# Goal of the exercise:
In the listing below, write out exactly each line from the first through the one containing "IHC photomicrograph of".
(Collected data Opens)
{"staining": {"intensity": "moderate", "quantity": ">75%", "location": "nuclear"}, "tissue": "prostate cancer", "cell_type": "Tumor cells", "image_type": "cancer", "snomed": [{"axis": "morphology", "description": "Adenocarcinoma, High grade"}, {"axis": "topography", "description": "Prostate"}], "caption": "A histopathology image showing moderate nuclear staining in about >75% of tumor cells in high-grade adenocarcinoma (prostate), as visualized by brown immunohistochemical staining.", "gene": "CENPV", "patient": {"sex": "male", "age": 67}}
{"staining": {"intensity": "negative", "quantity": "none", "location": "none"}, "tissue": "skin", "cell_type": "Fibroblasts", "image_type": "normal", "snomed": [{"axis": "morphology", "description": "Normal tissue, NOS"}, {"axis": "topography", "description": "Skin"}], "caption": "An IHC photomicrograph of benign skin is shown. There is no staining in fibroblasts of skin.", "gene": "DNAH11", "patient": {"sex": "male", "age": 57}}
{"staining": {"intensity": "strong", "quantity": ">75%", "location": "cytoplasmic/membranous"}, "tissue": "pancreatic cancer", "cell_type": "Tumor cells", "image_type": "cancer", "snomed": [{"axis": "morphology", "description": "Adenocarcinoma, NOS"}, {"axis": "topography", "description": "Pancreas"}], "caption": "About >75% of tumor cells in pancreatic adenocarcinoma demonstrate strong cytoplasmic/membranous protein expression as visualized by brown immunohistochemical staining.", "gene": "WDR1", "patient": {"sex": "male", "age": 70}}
(Collected data Closes)
# Answer to the exercise:
{"staining": {"intensity": "moderate", "quantity": ">75%", "location": "nuclear"}, "tissue": "prostate cancer", "cell_type": "Tumor cells", "image_type": "cancer", "snomed": [{"axis": "morphology", "description": "Adenocarcinoma, High grade"}, {"axis": "topography", "description": "Prostate"}], "caption": "A histopathology image showing moderate nuclear staining in about >75% of tumor cells in high-grade adenocarcinoma (prostate), as visualized by brown immunohistochemical staining.", "gene": "CENPV", "patient": {"sex": "male", "age": 67}}
{"staining": {"intensity": "negative", "quantity": "none", "location": "none"}, "tissue": "skin", "cell_type": "Fibroblasts", "image_type": "normal", "snomed": [{"axis": "morphology", "description": "Normal tissue, NOS"}, {"axis": "topography", "description": "Skin"}], "caption": "An IHC photomicrograph of benign skin is shown. There is no staining in fibroblasts of skin.", "gene": "DNAH11", "patient": {"sex": "male", "age": 57}}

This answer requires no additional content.